After years of lying, hiding and pretending, I finally decided to get my act together and become worthy for a mission. During this period of refinement I endured the most exquisite pain and confusion I had yet experienced, but it resulted in refinement and recovery, lessening the load I bore. This period put a lot of things into perspective and opened my eyes to the incredible depth and eternal impact of the Atonement. It prepared me for the 24 months of refining and discover I would experience on the streets of Korea. In Korea I felt invincible, untouchable to the fiery darts of the adversary and for once, felt like I'd buried my demons. But I was naive.

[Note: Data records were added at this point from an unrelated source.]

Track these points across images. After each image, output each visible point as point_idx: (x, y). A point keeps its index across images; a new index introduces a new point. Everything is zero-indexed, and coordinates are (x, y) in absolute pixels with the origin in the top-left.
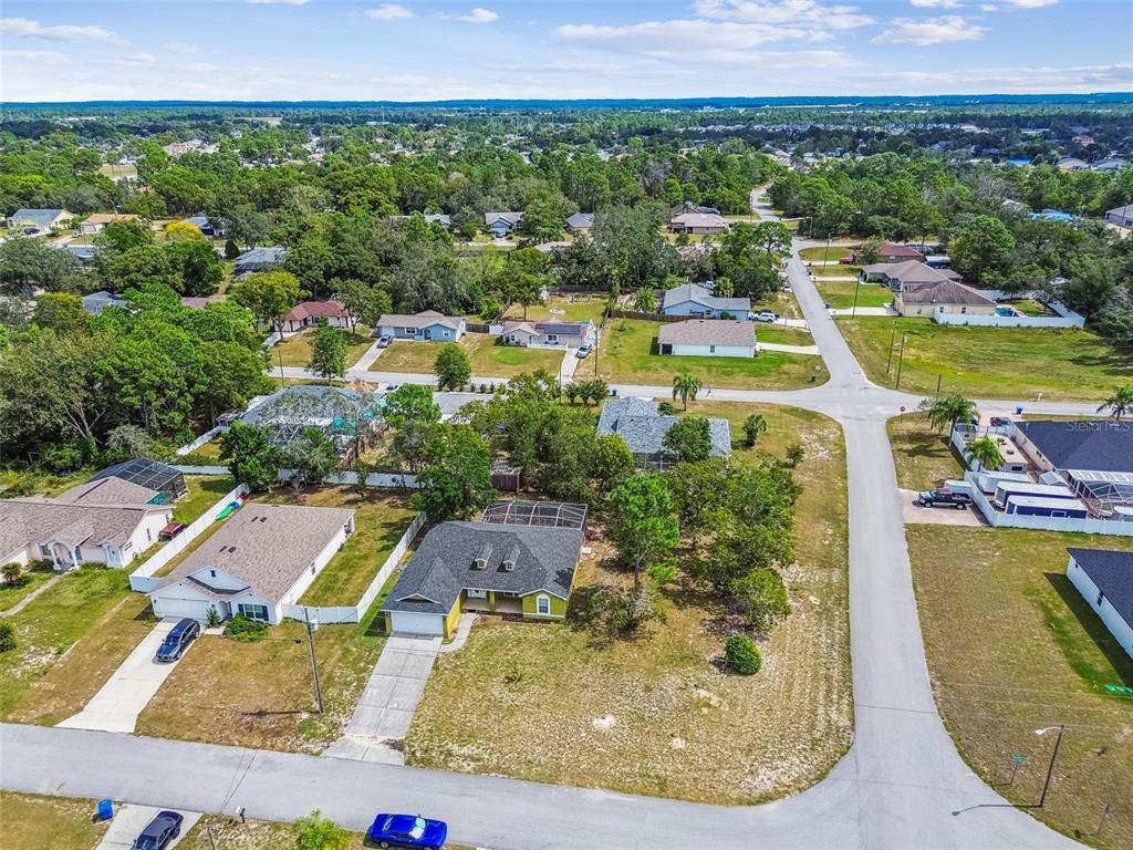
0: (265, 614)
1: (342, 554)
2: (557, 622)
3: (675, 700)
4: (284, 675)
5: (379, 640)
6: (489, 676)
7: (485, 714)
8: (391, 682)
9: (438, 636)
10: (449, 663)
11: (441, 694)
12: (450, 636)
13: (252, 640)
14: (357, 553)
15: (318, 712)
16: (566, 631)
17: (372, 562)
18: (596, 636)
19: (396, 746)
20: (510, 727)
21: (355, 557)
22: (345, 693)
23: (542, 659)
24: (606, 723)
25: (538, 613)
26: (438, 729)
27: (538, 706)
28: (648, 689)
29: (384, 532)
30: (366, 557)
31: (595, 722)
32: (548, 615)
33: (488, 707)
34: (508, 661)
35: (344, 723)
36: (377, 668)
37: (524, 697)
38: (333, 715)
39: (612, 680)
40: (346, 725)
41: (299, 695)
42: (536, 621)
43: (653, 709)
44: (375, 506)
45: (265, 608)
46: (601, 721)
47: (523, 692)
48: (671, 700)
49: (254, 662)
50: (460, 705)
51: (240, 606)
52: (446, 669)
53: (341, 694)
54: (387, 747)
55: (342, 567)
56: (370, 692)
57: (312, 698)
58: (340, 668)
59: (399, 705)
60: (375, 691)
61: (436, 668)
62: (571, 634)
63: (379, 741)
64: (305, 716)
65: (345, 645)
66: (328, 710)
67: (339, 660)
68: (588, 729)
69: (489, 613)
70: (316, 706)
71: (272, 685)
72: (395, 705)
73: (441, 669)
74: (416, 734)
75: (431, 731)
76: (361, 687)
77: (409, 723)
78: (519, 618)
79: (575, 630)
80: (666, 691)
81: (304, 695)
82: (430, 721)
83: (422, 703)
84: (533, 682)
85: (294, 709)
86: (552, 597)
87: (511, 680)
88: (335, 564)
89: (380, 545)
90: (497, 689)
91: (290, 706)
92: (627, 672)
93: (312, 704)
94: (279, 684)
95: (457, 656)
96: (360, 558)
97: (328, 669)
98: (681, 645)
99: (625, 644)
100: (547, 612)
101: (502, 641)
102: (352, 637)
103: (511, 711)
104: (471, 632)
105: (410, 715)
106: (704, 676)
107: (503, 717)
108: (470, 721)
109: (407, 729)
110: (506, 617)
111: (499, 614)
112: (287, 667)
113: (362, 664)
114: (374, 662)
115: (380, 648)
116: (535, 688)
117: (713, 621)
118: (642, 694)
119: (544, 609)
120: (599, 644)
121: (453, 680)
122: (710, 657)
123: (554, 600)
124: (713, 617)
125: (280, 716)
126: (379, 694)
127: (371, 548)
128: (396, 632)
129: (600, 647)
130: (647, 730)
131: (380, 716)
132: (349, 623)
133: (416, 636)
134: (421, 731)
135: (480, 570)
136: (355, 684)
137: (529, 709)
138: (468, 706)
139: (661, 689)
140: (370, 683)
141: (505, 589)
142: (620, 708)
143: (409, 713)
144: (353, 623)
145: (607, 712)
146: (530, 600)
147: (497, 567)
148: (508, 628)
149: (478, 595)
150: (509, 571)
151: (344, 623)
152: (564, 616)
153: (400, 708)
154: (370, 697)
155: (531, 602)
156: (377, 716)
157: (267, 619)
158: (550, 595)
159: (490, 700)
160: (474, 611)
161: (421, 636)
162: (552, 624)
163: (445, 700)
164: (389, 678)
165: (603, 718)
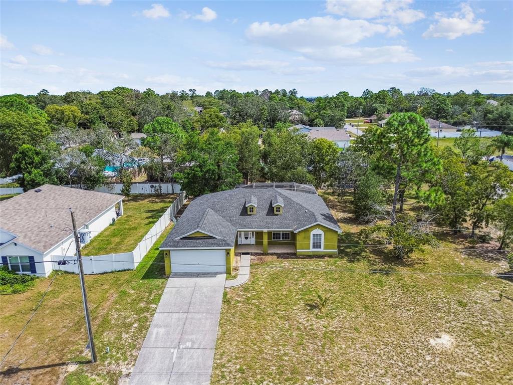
0: (31, 265)
1: (113, 227)
2: (330, 256)
3: (499, 312)
4: (48, 323)
5: (158, 282)
6: (288, 304)
7: (301, 344)
8: (179, 319)
9: (221, 273)
10: (239, 296)
11: (241, 327)
12: (233, 273)
13: (14, 292)
14: (127, 227)
15: (89, 362)
16: (343, 262)
17: (142, 231)
20: (337, 357)
21: (125, 229)
22: (124, 336)
23: (335, 286)
24: (446, 341)
25: (312, 250)
26: (250, 368)
27: (357, 330)
28: (462, 304)
29: (149, 214)
30: (135, 228)
31: (432, 342)
32: (322, 250)
33: (301, 337)
34: (301, 290)
35: (125, 371)
36: (161, 307)
37: (336, 323)
38: (110, 364)
39: (419, 299)
40: (128, 375)
41: (65, 344)
42: (310, 257)
43: (484, 323)
44: (139, 203)
45: (31, 258)
46: (438, 340)
47: (332, 318)
48: (495, 312)
49: (13, 313)
50: (267, 337)
51: (4, 257)
52: (238, 302)
53: (119, 338)
55: (114, 235)
56: (155, 332)
57: (82, 345)
58: (117, 310)
59: (193, 342)
60: (162, 331)
61: (226, 301)
62: (348, 265)
64: (72, 368)
65: (121, 289)
66: (104, 358)
67: (115, 303)
68: (430, 350)
69: (262, 254)
70: (87, 354)
71: (31, 334)
72: (189, 344)
73: (233, 302)
74: (223, 377)
75: (241, 371)
76: (144, 327)
77: (210, 363)
78: (294, 255)
79: (351, 261)
80: (483, 305)
81: (73, 343)
82: (237, 358)
83: (221, 339)
84: (337, 307)
85: (57, 361)
86: (327, 230)
87: (313, 307)
88: (107, 233)
89: (147, 221)
90: (303, 318)
91: (53, 358)
92: (429, 290)
93: (81, 352)
94: (40, 333)
95: (246, 289)
96: (130, 229)
97: (102, 312)
99: (405, 269)
100: (320, 247)
101: (287, 273)
102: (128, 282)
103: (330, 338)
104: (252, 269)
105: (210, 354)
107: (323, 346)
108: (286, 354)
109: (210, 371)
110: (279, 256)
111: (272, 254)
112: (53, 314)
113: (142, 305)
114: (157, 301)
115: (161, 288)
116: (343, 312)
117: (466, 249)
118: (460, 309)
119: (317, 245)
120: (382, 270)
121: (249, 312)
122: (493, 273)
123: (330, 235)
125: (38, 372)
126: (167, 333)
127: (139, 224)
128: (177, 273)
129: (384, 272)
130: (495, 344)
131: (171, 359)
132: (125, 270)
133: (198, 275)
134: (230, 372)
135: (250, 215)
136: (136, 325)
137: (348, 335)
138: (276, 337)
139: (476, 303)
140: (154, 322)
141: (279, 228)
142: (448, 325)
143: (208, 352)
144: (128, 270)
145: (437, 330)
146: (303, 236)
147: (265, 212)
148: (287, 263)
149: (248, 242)
150: (277, 215)
151: (119, 271)
152: (336, 251)
153: (196, 346)
154: (156, 338)
155: (305, 238)
156: (168, 360)
157: (34, 271)
158: (324, 229)
159: (299, 329)
160: (248, 254)
161: (203, 274)
162: (326, 258)
163: (248, 334)
164: (176, 316)
165: (438, 337)
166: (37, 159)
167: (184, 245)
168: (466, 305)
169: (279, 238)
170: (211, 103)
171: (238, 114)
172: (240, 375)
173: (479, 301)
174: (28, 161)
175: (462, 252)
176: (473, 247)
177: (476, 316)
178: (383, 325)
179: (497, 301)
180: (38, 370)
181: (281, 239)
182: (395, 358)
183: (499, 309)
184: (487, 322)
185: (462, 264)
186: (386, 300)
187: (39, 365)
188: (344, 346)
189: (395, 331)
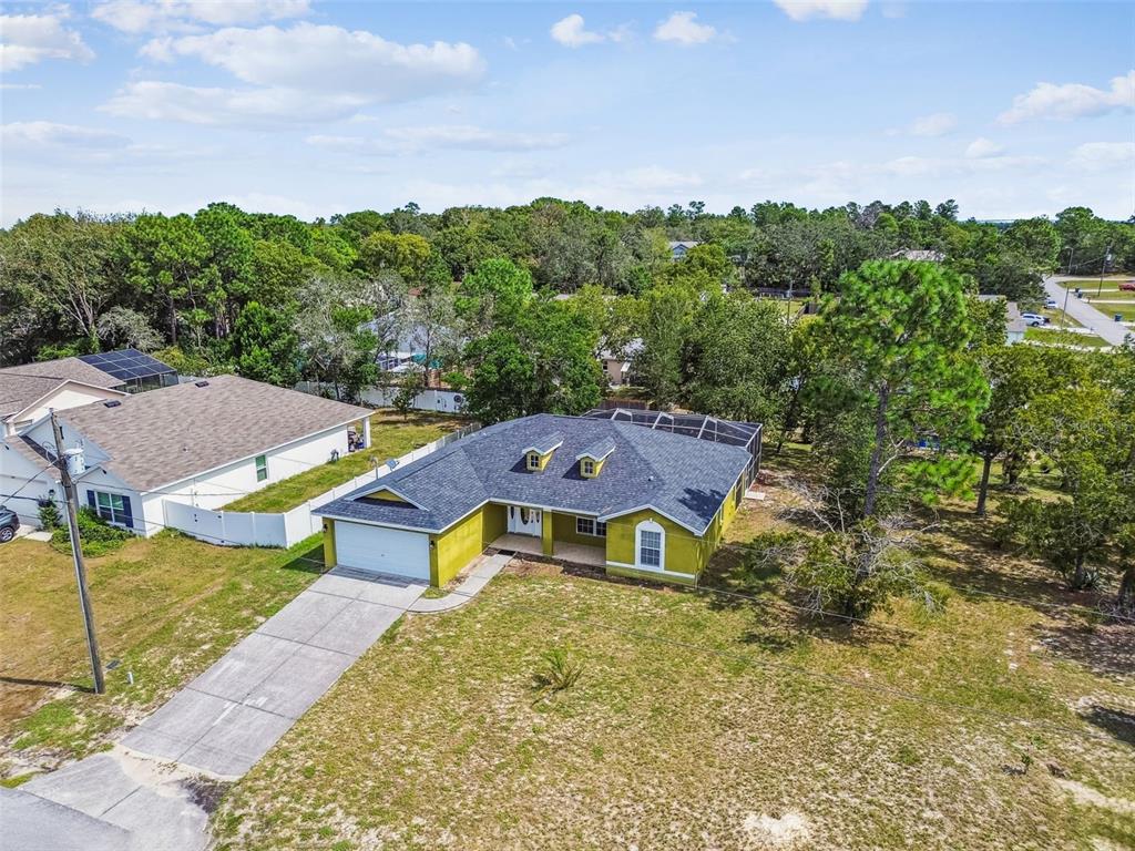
0: (126, 516)
1: (331, 468)
2: (679, 588)
3: (994, 799)
5: (304, 578)
6: (498, 668)
7: (459, 752)
8: (281, 653)
9: (421, 582)
10: (421, 632)
11: (375, 691)
12: (443, 587)
13: (86, 553)
14: (357, 470)
16: (695, 607)
18: (766, 624)
19: (206, 795)
20: (510, 796)
21: (350, 474)
22: (175, 661)
23: (629, 652)
24: (784, 829)
25: (638, 565)
26: (329, 771)
27: (598, 754)
28: (906, 756)
31: (750, 822)
32: (660, 570)
33: (471, 737)
34: (551, 644)
35: (131, 719)
36: (269, 625)
37: (567, 727)
38: (119, 702)
39: (802, 720)
40: (130, 728)
42: (632, 581)
43: (928, 814)
44: (420, 428)
45: (126, 499)
46: (767, 822)
47: (566, 716)
48: (983, 798)
50: (407, 723)
51: (90, 494)
52: (409, 643)
53: (165, 662)
54: (186, 794)
55: (316, 481)
56: (227, 666)
58: (199, 613)
59: (271, 699)
60: (238, 666)
61: (389, 637)
62: (705, 612)
63: (178, 775)
64: (63, 694)
65: (236, 579)
66: (117, 690)
67: (206, 601)
68: (730, 839)
69: (539, 559)
72: (261, 701)
73: (399, 641)
74: (270, 775)
75: (309, 772)
76: (214, 654)
77: (269, 744)
78: (600, 573)
79: (717, 608)
80: (963, 770)
82: (321, 747)
83: (322, 705)
84: (596, 697)
85: (52, 678)
86: (671, 527)
87: (544, 685)
88: (311, 476)
90: (506, 700)
91: (52, 671)
92: (848, 706)
95: (444, 622)
98: (988, 665)
99: (836, 647)
100: (657, 563)
101: (548, 608)
102: (259, 568)
103: (525, 756)
104: (491, 584)
105: (283, 726)
106: (1074, 747)
107: (500, 767)
108: (415, 764)
109: (257, 758)
110: (570, 568)
111: (558, 563)
113: (245, 613)
115: (298, 590)
116: (600, 710)
117: (1065, 632)
118: (891, 767)
119: (650, 557)
120: (770, 640)
121: (413, 666)
123: (677, 535)
124: (1061, 624)
125: (17, 687)
126: (243, 673)
128: (342, 568)
129: (776, 645)
131: (213, 720)
132: (270, 547)
133: (378, 578)
134: (287, 770)
135: (531, 472)
136: (206, 647)
137: (571, 758)
138: (424, 726)
139: (948, 763)
140: (239, 648)
141: (574, 507)
142: (824, 795)
143: (282, 722)
144: (276, 547)
145: (786, 800)
146: (621, 532)
147: (564, 470)
148: (571, 586)
149: (527, 529)
150: (586, 479)
151: (262, 547)
152: (693, 577)
153: (270, 708)
154: (219, 677)
155: (623, 536)
156: (209, 718)
157: (130, 524)
158: (665, 523)
159: (481, 721)
160: (510, 553)
161: (387, 578)
162: (667, 592)
163: (378, 706)
164: (282, 644)
165: (775, 816)
166: (265, 330)
167: (356, 513)
168: (917, 760)
169: (591, 532)
170: (725, 233)
171: (765, 257)
172: (301, 778)
173: (958, 761)
174: (252, 331)
175: (1044, 637)
176: (1090, 631)
177: (920, 795)
178: (664, 756)
179: (1013, 772)
180: (19, 685)
181: (595, 535)
182: (631, 833)
183: (1002, 792)
184: (939, 815)
185: (1013, 666)
186: (719, 704)
187: (26, 678)
188: (542, 779)
189: (680, 778)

The attraction hadn't gone away, it was merely bottled up within me, festering and brewing until the day when it could be tapped into again. I foolishly thought I had achieved the impossible, ridding myself of a large portion of... myself!

The plane touched down on August 29th, 2008, and as I exited the plane with my parents in tow, I felt an instant conflict surge within me: I was no longer a missionary, and I'd lost the safety net beneath me. It wasn't even seven days after I returned home and came back to BYU that the neglected, but never forgotten feelings erupted within me, and I found myself at a foreboding fork-in-the-road. I had a choice to make. I'm still making my trek up its steep and slippery slopes, but in the end, I chose emancipation. I choose acceptance.